Each line below from the line with "23: (486, 250, 3.19)" to the line with "56: (65, 158, 1.97)" must be copied exactly, including those two, and no picture may appear in the copy.

(Recorded data)
--
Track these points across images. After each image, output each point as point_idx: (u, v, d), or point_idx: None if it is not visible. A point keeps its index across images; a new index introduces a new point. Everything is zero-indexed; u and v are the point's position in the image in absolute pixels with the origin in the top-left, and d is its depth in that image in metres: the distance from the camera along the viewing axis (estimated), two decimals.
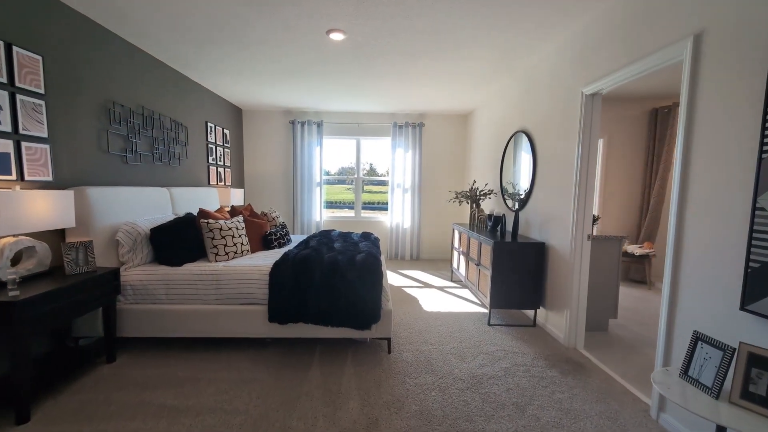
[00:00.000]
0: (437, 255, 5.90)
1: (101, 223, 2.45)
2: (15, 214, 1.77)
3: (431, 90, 4.25)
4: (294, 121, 5.49)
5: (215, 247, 2.76)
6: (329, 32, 2.68)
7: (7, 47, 1.97)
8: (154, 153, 3.32)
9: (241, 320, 2.48)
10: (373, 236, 3.85)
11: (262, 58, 3.32)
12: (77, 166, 2.48)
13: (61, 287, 1.90)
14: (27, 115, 2.08)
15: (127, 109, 2.95)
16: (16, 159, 2.02)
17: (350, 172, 6.04)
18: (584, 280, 2.64)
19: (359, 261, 2.57)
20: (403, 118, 5.61)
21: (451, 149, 5.72)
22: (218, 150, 4.72)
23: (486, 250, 3.19)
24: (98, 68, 2.65)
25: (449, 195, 5.76)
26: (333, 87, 4.19)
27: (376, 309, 2.42)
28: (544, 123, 3.10)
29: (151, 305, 2.48)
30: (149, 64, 3.25)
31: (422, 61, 3.29)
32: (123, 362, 2.34)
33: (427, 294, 3.92)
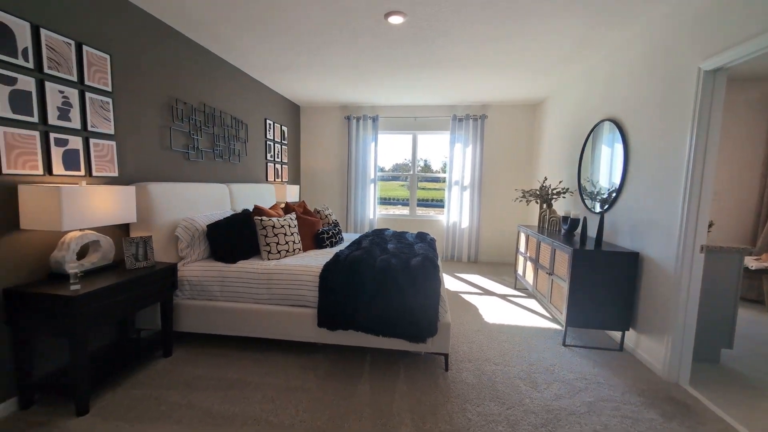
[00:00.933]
0: (498, 258, 5.44)
1: (162, 218, 2.49)
2: (81, 209, 1.80)
3: (497, 78, 3.84)
4: (349, 117, 5.39)
5: (268, 245, 2.70)
6: (388, 15, 2.45)
7: (78, 47, 2.03)
8: (215, 150, 3.38)
9: (292, 323, 2.38)
10: (429, 237, 3.58)
11: (319, 50, 3.20)
12: (141, 163, 2.54)
13: (119, 282, 1.92)
14: (95, 112, 2.14)
15: (189, 106, 3.01)
16: (84, 155, 2.09)
17: (404, 168, 5.80)
18: (694, 301, 2.12)
19: (414, 266, 2.32)
20: (464, 111, 5.22)
21: (517, 143, 5.21)
22: (276, 147, 4.76)
23: (562, 257, 2.75)
24: (162, 66, 2.70)
25: (514, 193, 5.26)
26: (390, 79, 3.97)
27: (433, 321, 2.16)
28: (640, 109, 2.58)
29: (206, 301, 2.47)
30: (211, 61, 3.30)
31: (489, 44, 2.92)
32: (178, 357, 2.36)
33: (488, 302, 3.55)
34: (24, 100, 1.77)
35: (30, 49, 1.79)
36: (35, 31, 1.81)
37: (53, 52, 1.89)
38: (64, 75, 1.95)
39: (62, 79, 1.95)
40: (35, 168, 1.84)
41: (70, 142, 1.99)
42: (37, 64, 1.83)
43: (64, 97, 1.96)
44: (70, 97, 1.99)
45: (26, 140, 1.79)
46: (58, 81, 1.92)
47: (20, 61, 1.74)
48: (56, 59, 1.91)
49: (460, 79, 3.94)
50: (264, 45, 3.10)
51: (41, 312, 1.71)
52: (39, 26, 1.82)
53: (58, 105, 1.93)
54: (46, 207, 1.72)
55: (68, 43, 1.97)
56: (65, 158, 1.97)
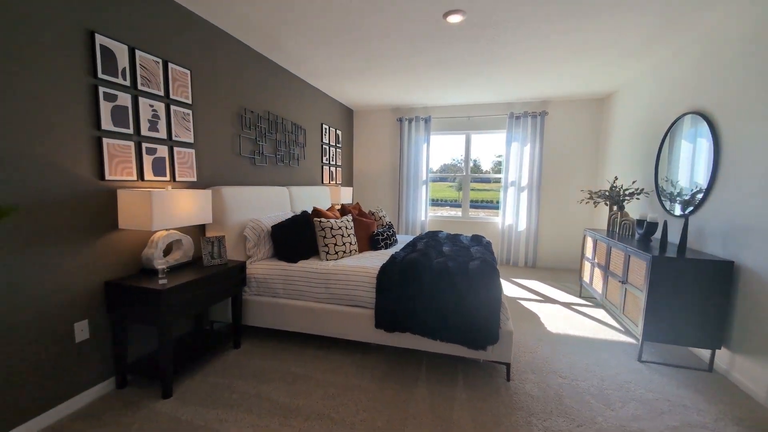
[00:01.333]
0: (558, 264, 5.11)
1: (232, 219, 2.68)
2: (167, 211, 2.00)
3: (559, 72, 3.61)
4: (402, 119, 5.41)
5: (326, 246, 2.78)
6: (446, 15, 2.41)
7: (164, 64, 2.26)
8: (277, 155, 3.57)
9: (349, 322, 2.43)
10: (484, 240, 3.47)
11: (374, 54, 3.24)
12: (215, 168, 2.76)
13: (199, 278, 2.10)
14: (178, 123, 2.37)
15: (256, 114, 3.21)
16: (169, 162, 2.32)
17: (452, 169, 5.68)
18: None
19: (473, 270, 2.26)
20: (521, 108, 4.99)
21: (580, 141, 4.86)
22: (331, 150, 4.92)
23: (637, 265, 2.51)
24: (233, 78, 2.92)
25: (577, 194, 4.91)
26: (444, 78, 3.92)
27: (494, 328, 2.08)
28: (740, 99, 2.27)
29: (270, 298, 2.61)
30: (274, 71, 3.49)
31: (554, 37, 2.76)
32: (246, 349, 2.52)
33: (550, 310, 3.35)
34: (122, 114, 2.00)
35: (127, 69, 2.02)
36: (131, 52, 2.05)
37: (145, 70, 2.12)
38: (154, 90, 2.18)
39: (152, 94, 2.18)
40: (131, 174, 2.07)
41: (158, 150, 2.22)
42: (133, 81, 2.06)
43: (153, 110, 2.19)
44: (158, 110, 2.22)
45: (124, 150, 2.02)
46: (148, 96, 2.15)
47: (120, 80, 1.98)
48: (147, 76, 2.14)
49: (519, 76, 3.77)
50: (321, 52, 3.22)
51: (135, 302, 1.92)
52: (135, 48, 2.06)
53: (149, 117, 2.16)
54: (140, 209, 1.93)
55: (156, 61, 2.20)
56: (154, 165, 2.20)
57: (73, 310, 1.84)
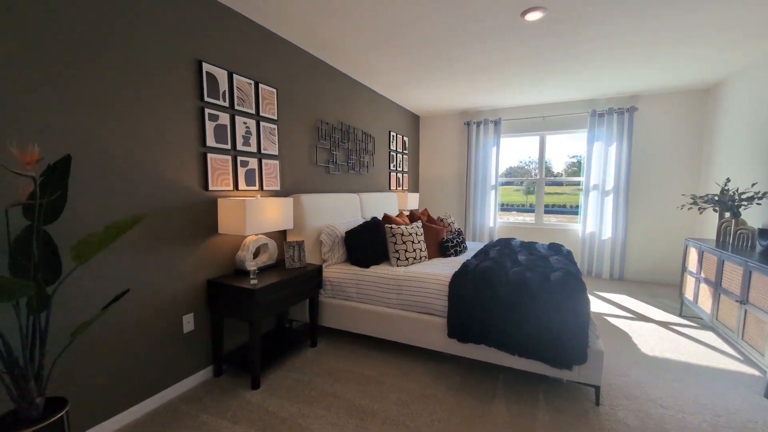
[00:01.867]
0: (650, 277, 4.53)
1: (310, 224, 2.86)
2: (257, 217, 2.20)
3: (654, 61, 3.22)
4: (469, 122, 5.28)
5: (397, 252, 2.82)
6: (525, 13, 2.31)
7: (255, 85, 2.50)
8: (349, 162, 3.73)
9: (421, 329, 2.42)
10: (564, 249, 3.22)
11: (443, 59, 3.22)
12: (295, 177, 2.97)
13: (283, 279, 2.27)
14: (266, 137, 2.60)
15: (330, 125, 3.39)
16: (258, 173, 2.55)
17: (518, 172, 5.38)
18: None
19: (555, 281, 2.10)
20: (605, 104, 4.56)
21: (679, 138, 4.27)
22: (398, 156, 4.99)
23: (763, 283, 2.12)
24: (311, 93, 3.12)
25: (675, 199, 4.31)
26: (517, 78, 3.74)
27: (581, 347, 1.91)
28: None
29: (344, 301, 2.72)
30: (347, 83, 3.66)
31: (652, 22, 2.47)
32: (322, 348, 2.65)
33: (645, 330, 2.98)
34: (222, 132, 2.26)
35: (227, 91, 2.28)
36: (230, 76, 2.30)
37: (240, 92, 2.37)
38: (247, 109, 2.43)
39: (245, 113, 2.42)
40: (228, 184, 2.32)
41: (249, 163, 2.46)
42: (231, 102, 2.32)
43: (246, 127, 2.43)
44: (250, 126, 2.46)
45: (223, 163, 2.27)
46: (243, 114, 2.40)
47: (221, 102, 2.24)
48: (242, 97, 2.38)
49: (603, 69, 3.45)
50: (390, 62, 3.28)
51: (231, 299, 2.14)
52: (233, 72, 2.31)
53: (242, 134, 2.40)
54: (235, 215, 2.15)
55: (249, 83, 2.45)
56: (246, 176, 2.44)
57: (182, 304, 2.11)
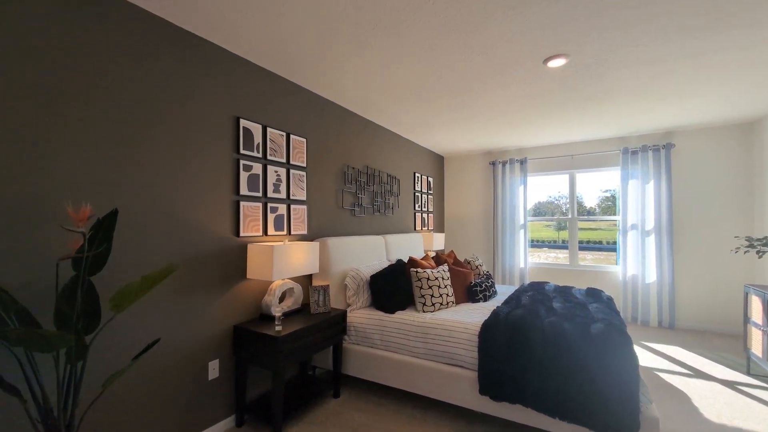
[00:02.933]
0: (706, 325, 4.09)
1: (335, 268, 2.85)
2: (284, 262, 2.23)
3: (689, 98, 3.13)
4: (494, 162, 5.27)
5: (422, 297, 2.74)
6: (548, 60, 2.34)
7: (287, 136, 2.64)
8: (374, 205, 3.77)
9: (449, 383, 2.27)
10: (604, 295, 2.99)
11: (467, 106, 3.29)
12: (321, 221, 3.03)
13: (308, 325, 2.24)
14: (295, 184, 2.70)
15: (356, 170, 3.49)
16: (287, 218, 2.62)
17: (548, 207, 5.21)
18: None
19: (597, 335, 1.94)
20: (638, 141, 4.42)
21: (725, 175, 4.01)
22: (423, 197, 5.00)
23: None
24: (338, 140, 3.25)
25: (728, 241, 3.97)
26: (543, 119, 3.74)
27: (633, 412, 1.70)
28: None
29: (368, 348, 2.63)
30: (371, 128, 3.80)
31: (683, 64, 2.42)
32: (345, 399, 2.54)
33: (706, 390, 2.64)
34: (255, 180, 2.37)
35: (260, 143, 2.42)
36: (264, 130, 2.45)
37: (273, 143, 2.51)
38: (278, 159, 2.55)
39: (277, 162, 2.54)
40: (257, 230, 2.39)
41: (278, 209, 2.54)
42: (264, 153, 2.45)
43: (277, 175, 2.54)
44: (281, 174, 2.57)
45: (254, 210, 2.36)
46: (274, 164, 2.52)
47: (255, 153, 2.37)
48: (274, 148, 2.52)
49: (635, 107, 3.38)
50: (415, 109, 3.40)
51: (255, 346, 2.12)
52: (267, 126, 2.47)
53: (273, 182, 2.51)
54: (263, 261, 2.19)
55: (282, 135, 2.59)
56: (275, 221, 2.52)
57: (209, 350, 2.11)
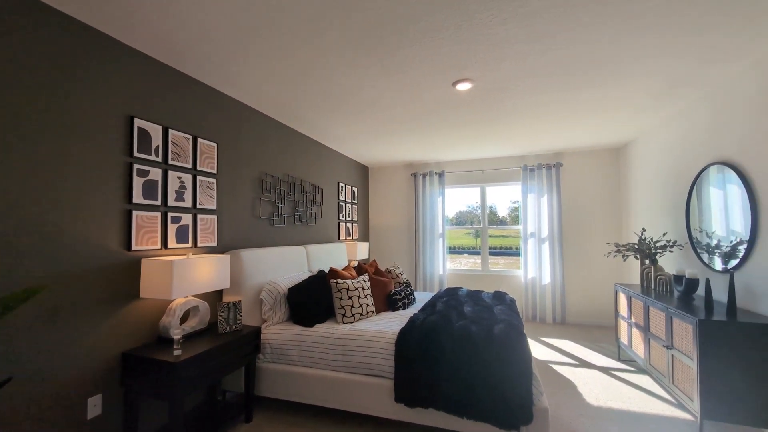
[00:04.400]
0: (590, 321, 4.77)
1: (250, 281, 2.68)
2: (187, 278, 2.02)
3: (572, 125, 3.66)
4: (416, 174, 5.52)
5: (342, 308, 2.71)
6: (456, 83, 2.54)
7: (194, 140, 2.42)
8: (295, 215, 3.65)
9: (368, 394, 2.27)
10: (508, 297, 3.30)
11: (388, 120, 3.41)
12: (235, 232, 2.83)
13: (213, 347, 2.04)
14: (203, 192, 2.48)
15: (276, 178, 3.35)
16: (192, 229, 2.39)
17: (468, 216, 5.65)
18: None
19: (498, 335, 2.11)
20: (535, 160, 5.02)
21: (600, 191, 4.77)
22: (347, 207, 5.01)
23: (682, 329, 2.30)
24: (255, 146, 3.09)
25: (602, 247, 4.71)
26: (456, 136, 4.04)
27: (527, 405, 1.88)
28: (765, 148, 2.20)
29: (284, 366, 2.50)
30: (293, 137, 3.70)
31: (565, 94, 2.83)
32: (258, 423, 2.37)
33: (588, 377, 3.05)
34: (152, 187, 2.12)
35: (160, 146, 2.18)
36: (165, 132, 2.22)
37: (176, 146, 2.28)
38: (183, 164, 2.32)
39: (181, 167, 2.31)
40: (155, 243, 2.13)
41: (182, 219, 2.30)
42: (164, 157, 2.21)
43: (181, 181, 2.31)
44: (186, 181, 2.34)
45: (151, 220, 2.10)
46: (177, 169, 2.29)
47: (153, 157, 2.12)
48: (177, 152, 2.29)
49: (531, 130, 3.84)
50: (337, 120, 3.41)
51: (148, 375, 1.87)
52: (168, 127, 2.23)
53: (176, 188, 2.27)
54: (161, 278, 1.95)
55: (187, 138, 2.37)
56: (178, 233, 2.27)
57: (88, 384, 1.80)
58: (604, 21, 1.86)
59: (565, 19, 1.84)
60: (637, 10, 1.78)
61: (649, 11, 1.78)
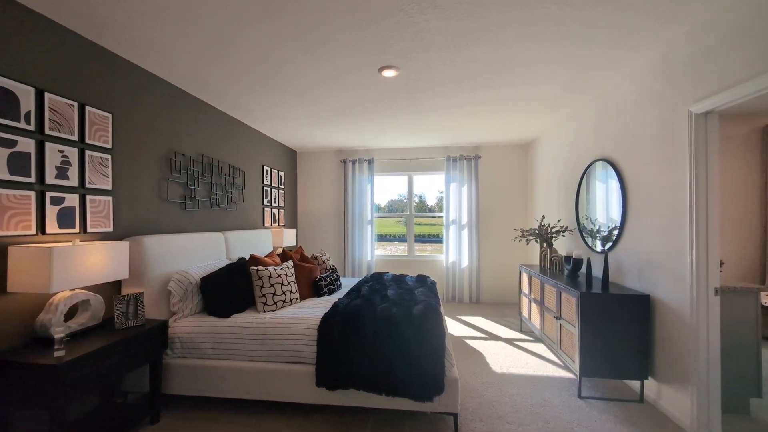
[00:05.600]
0: (500, 299, 5.30)
1: (156, 272, 2.42)
2: (73, 268, 1.75)
3: (489, 120, 3.96)
4: (345, 160, 5.49)
5: (264, 296, 2.61)
6: (381, 69, 2.56)
7: (80, 108, 2.08)
8: (212, 198, 3.38)
9: (288, 382, 2.23)
10: (429, 280, 3.49)
11: (314, 102, 3.31)
12: (137, 216, 2.52)
13: (107, 345, 1.81)
14: (94, 169, 2.15)
15: (187, 157, 3.04)
16: (80, 212, 2.07)
17: (399, 204, 5.83)
18: (715, 349, 2.02)
19: (417, 314, 2.23)
20: (457, 151, 5.34)
21: (511, 182, 5.27)
22: (273, 192, 4.79)
23: (568, 301, 2.67)
24: (162, 120, 2.77)
25: (512, 232, 5.24)
26: (384, 124, 4.09)
27: (439, 377, 2.03)
28: (633, 149, 2.63)
29: (197, 360, 2.34)
30: (210, 113, 3.39)
31: (480, 91, 3.04)
32: (167, 423, 2.19)
33: (495, 348, 3.40)
34: (22, 161, 1.77)
35: (33, 112, 1.82)
36: (39, 95, 1.86)
37: (56, 114, 1.93)
38: (65, 135, 1.98)
39: (63, 139, 1.97)
40: (28, 228, 1.80)
41: (66, 200, 1.98)
42: (39, 126, 1.86)
43: (64, 156, 1.97)
44: (70, 156, 2.00)
45: (21, 201, 1.77)
46: (58, 141, 1.95)
47: (22, 125, 1.77)
48: (58, 120, 1.94)
49: (453, 123, 4.06)
50: (258, 98, 3.21)
51: (20, 382, 1.59)
52: (44, 90, 1.87)
53: (57, 164, 1.93)
54: (36, 268, 1.66)
55: (71, 105, 2.02)
56: (60, 216, 1.95)
57: None
58: (510, 23, 2.02)
59: (476, 16, 1.95)
60: (533, 18, 1.97)
61: (542, 20, 1.98)
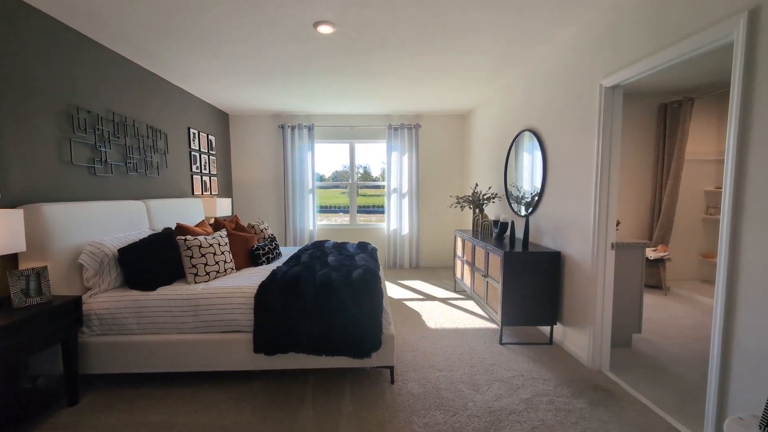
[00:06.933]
0: (438, 263, 5.62)
1: (62, 244, 2.14)
2: None
3: (428, 88, 3.99)
4: (284, 126, 5.21)
5: (194, 267, 2.46)
6: (317, 25, 2.41)
7: None
8: (128, 163, 3.02)
9: (224, 351, 2.18)
10: (370, 246, 3.57)
11: (245, 57, 3.04)
12: (33, 181, 2.17)
13: (3, 325, 1.60)
14: None
15: (94, 115, 2.65)
16: None
17: (344, 176, 5.76)
18: (609, 295, 2.37)
19: (356, 278, 2.28)
20: (399, 120, 5.34)
21: (449, 151, 5.46)
22: (202, 158, 4.42)
23: (494, 260, 2.91)
24: (57, 70, 2.35)
25: (449, 200, 5.49)
26: (324, 87, 3.92)
27: (377, 334, 2.13)
28: (555, 120, 2.85)
29: (120, 336, 2.17)
30: (121, 65, 2.95)
31: (419, 56, 3.02)
32: (87, 405, 2.03)
33: (430, 307, 3.63)
34: None
35: None
36: None
37: None
38: None
39: None
40: None
41: None
42: None
43: None
44: None
45: None
46: None
47: None
48: None
49: (394, 90, 4.03)
50: (179, 50, 2.86)
51: None
52: None
53: None
54: None
55: None
56: None
57: None
58: None
59: None
60: None
61: None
--
| Task response |
23: (486, 250, 3.19)
24: (98, 68, 2.65)
25: (449, 195, 5.76)
26: (333, 87, 4.19)
27: (376, 309, 2.42)
28: (544, 123, 3.10)
29: (151, 305, 2.48)
30: (149, 64, 3.25)
31: (422, 61, 3.29)
32: (123, 362, 2.34)
33: (427, 294, 3.92)
[00:00.933]
0: (498, 258, 5.44)
1: (162, 218, 2.49)
2: (81, 209, 1.80)
3: (497, 78, 3.84)
4: (349, 117, 5.39)
5: (268, 245, 2.70)
6: (388, 15, 2.45)
7: (78, 47, 2.03)
8: (215, 150, 3.38)
9: (292, 323, 2.38)
10: (429, 237, 3.58)
11: (319, 50, 3.20)
12: (141, 163, 2.54)
13: (119, 282, 1.92)
14: (95, 112, 2.14)
15: (189, 106, 3.01)
16: (84, 155, 2.09)
17: (404, 168, 5.80)
18: (694, 301, 2.12)
19: (414, 266, 2.32)
20: (464, 111, 5.22)
21: (517, 143, 5.21)
22: (276, 147, 4.76)
23: (562, 257, 2.75)
24: (162, 66, 2.70)
25: (514, 193, 5.26)
26: (390, 79, 3.97)
27: (433, 321, 2.16)
28: (640, 109, 2.58)
29: (206, 301, 2.47)
30: (211, 61, 3.30)
31: (489, 44, 2.92)
32: (178, 357, 2.36)
33: (488, 302, 3.55)
34: (24, 100, 1.77)
35: (30, 49, 1.79)
36: (35, 31, 1.81)
37: (53, 52, 1.89)
38: (64, 75, 1.95)
39: (62, 79, 1.95)
40: (35, 168, 1.84)
41: (70, 142, 1.99)
42: (37, 64, 1.83)
43: (64, 97, 1.96)
44: (70, 97, 1.99)
45: (26, 140, 1.79)
46: (58, 81, 1.92)
47: (20, 61, 1.74)
48: (56, 59, 1.91)
49: (460, 79, 3.94)
50: (264, 45, 3.10)
51: (41, 312, 1.71)
52: (39, 26, 1.82)
53: (58, 105, 1.93)
54: (46, 207, 1.72)
55: (68, 43, 1.97)
56: (65, 158, 1.97)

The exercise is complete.